Note: This was the first time I had ever run softwareupdate from the command line.
Eventually I discovered that I could get out of the BSIL spiral by using "Safe Boot Mode". This is activated by holding down the "Shift" key when the machine is powered on. It is much slower, but in this case, seemed to get things back to the normal GUI screen. This raises the question of whether my earlier problem could have been solved by using "Safe Boot Mode"?
But then I discovered something even more peculiar.
After logging in and starting the GUI version of software update ... The machine almost froze again ... Eventually it returned with the message that there was a "network problem and I should try again later". I tried running the Apple diagnostic tool which returned a diagnoses that that I should "restart the device between the computer and the Internet" (the firewall) ... It seemed that the software update was not getting through my firewall ... (??)
This is where it gets rather strange! A couple of years ago I wrote "sinbin" script which runs on the firewall. It monitors client hosts for any signs of impolite behaviour (especially events which might trigger repeated malformed DNS queries and/or port scanning). Offenders are black-banned with IPTABLES ... And the IPTABLES rules on the modem (which uses Linux firmware) are simultaneously updated with the same black list. I wrote this script after an unfortunate incident involving an attack by Microsoft zombies.

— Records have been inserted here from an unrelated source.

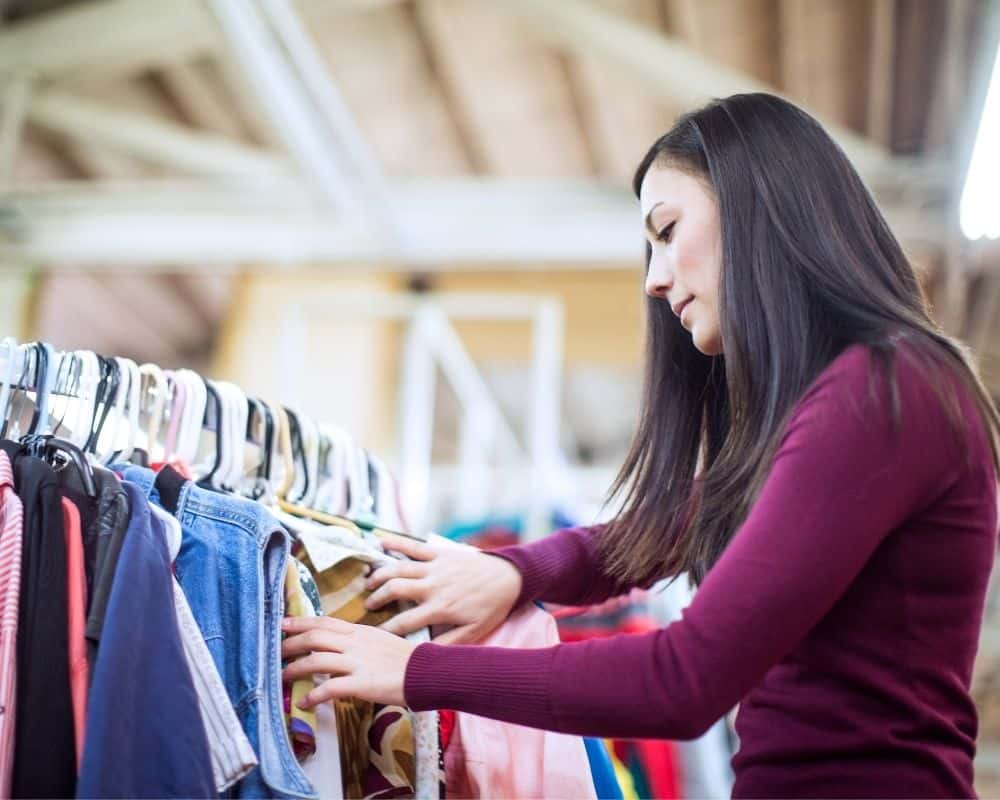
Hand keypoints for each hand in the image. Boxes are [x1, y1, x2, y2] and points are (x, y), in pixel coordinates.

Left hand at [281, 616, 417, 707]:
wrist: (427, 672)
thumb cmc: (406, 659)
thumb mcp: (381, 640)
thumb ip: (360, 641)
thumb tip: (341, 645)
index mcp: (360, 631)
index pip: (325, 621)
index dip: (302, 621)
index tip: (284, 623)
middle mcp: (354, 643)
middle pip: (315, 637)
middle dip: (292, 643)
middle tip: (276, 649)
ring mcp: (356, 663)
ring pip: (317, 660)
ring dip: (296, 668)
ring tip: (283, 676)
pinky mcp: (360, 683)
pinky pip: (329, 688)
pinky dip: (313, 696)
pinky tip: (304, 702)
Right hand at [365, 534, 522, 643]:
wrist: (509, 577)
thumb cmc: (492, 607)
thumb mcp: (474, 632)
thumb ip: (449, 644)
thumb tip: (426, 655)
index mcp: (440, 608)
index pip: (405, 622)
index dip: (387, 629)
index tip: (374, 635)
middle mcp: (433, 586)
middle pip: (395, 589)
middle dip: (377, 598)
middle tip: (368, 605)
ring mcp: (435, 567)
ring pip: (399, 568)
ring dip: (380, 574)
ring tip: (369, 582)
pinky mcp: (439, 553)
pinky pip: (413, 546)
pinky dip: (395, 543)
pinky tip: (379, 543)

I tried to discover where (on the Internet) the software updates were coming from. This proved very difficult. There is not much information about it. Eventually I found a file which specified the software updates preference in /Library/Preferences/com.apple.SoftwareUpdate.plist. It is stored as a binary object. In order to read it you can use the defaults command. According to the man page for defaults you need to specify the domain. However you can specify a full filename of a plist file (but don't include the .plist extension) ... For example:
defaults read /Library/Preferences/com.apple.SoftwareUpdate
Inside this file, I found the address of the Apple software update server. It would be one of several constantly changing Akamai (media server) addresses. I searched for them in my firewall logs to see if they had been clobbered by the sinbin script ... But I couldn't find any of them.
However, I did find mention of an address 18.104.22.168.

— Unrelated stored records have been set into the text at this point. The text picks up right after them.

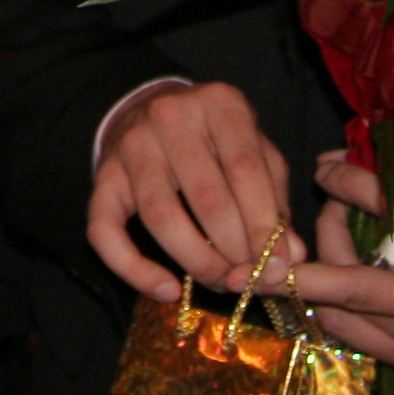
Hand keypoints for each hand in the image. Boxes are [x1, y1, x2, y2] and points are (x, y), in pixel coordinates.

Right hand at [87, 80, 292, 303]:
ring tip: (220, 281)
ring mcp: (131, 145)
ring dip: (196, 261)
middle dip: (234, 250)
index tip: (279, 267)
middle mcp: (171, 116)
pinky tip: (167, 291)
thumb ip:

Around about the same time that I first attempted the "Software Update", a client at 22.214.171.124 commenced sending packets to ports 49317, 49324, 49325 and 49354. And it was black-banned. For a first offence the penalty is small, but the length of time in the "sinbin" doubles for each subsequent offence. According to the log, the same IP address came back for a second bite at the apple, and tried scanning ports in the same range ... And was banned again (for double the amount of time).

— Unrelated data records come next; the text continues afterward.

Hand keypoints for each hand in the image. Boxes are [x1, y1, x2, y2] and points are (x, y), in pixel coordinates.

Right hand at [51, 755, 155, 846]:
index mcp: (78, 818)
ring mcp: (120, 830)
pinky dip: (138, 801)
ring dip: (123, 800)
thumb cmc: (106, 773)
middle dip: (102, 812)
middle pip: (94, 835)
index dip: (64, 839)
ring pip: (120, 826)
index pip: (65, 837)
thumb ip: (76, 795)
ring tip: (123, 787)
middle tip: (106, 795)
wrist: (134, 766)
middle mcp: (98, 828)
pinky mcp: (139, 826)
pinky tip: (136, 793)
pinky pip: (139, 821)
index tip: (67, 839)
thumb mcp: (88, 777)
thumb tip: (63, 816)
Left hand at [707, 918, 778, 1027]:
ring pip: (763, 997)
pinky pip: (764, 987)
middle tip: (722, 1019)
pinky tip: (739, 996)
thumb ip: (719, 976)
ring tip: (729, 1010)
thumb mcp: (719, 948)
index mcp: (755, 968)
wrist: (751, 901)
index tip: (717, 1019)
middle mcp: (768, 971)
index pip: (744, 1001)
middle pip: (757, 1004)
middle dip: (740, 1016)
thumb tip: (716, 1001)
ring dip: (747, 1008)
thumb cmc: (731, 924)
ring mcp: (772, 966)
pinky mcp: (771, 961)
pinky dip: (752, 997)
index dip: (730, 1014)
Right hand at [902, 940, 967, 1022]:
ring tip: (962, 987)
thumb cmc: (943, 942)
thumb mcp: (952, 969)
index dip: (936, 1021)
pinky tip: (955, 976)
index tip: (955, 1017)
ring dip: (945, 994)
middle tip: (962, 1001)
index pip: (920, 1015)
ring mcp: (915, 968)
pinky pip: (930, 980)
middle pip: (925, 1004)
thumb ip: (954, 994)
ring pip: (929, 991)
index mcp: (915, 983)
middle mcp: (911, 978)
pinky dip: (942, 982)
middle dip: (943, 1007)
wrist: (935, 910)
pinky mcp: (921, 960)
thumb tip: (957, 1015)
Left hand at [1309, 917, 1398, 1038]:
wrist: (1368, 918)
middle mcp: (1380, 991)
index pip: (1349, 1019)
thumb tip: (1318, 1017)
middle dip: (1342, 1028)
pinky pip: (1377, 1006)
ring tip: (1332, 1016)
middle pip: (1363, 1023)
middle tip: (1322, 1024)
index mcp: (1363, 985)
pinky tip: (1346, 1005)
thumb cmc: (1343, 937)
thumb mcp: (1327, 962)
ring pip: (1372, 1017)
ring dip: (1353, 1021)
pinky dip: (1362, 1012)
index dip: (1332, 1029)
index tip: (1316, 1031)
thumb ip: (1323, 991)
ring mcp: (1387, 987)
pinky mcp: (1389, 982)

The times of these incidents matched the times I tried running software updates ... The first time using the softwareupdate command, the second time from the menu in the GUI.
Furthermore the address 126.96.36.199 seemed to be registered to Apple. It had a DNS entry identifying it as swscan.apple.com.
The sinbin script has a list of exemptions ... These are IP addresses that will not be black-banned for policy violations. In fact now that the zombie attacks seem to have ceased I may not require such a "junk-yard dog" approach to misbehaviour around the firewall ... For the time being I add individuals to the exemption list as required. I added the swscan address to the exemptions list and started the update again ... And it completed (rather slowly). I later removed swscan.apple.com from the ip exemptions list ... And since then updates have been working.
Update 2011-06-19: A subsequent attempt to run softwareudpate from the command line has worked flawlessly, and without any unusual traffic coming from the host swscan.apple.com.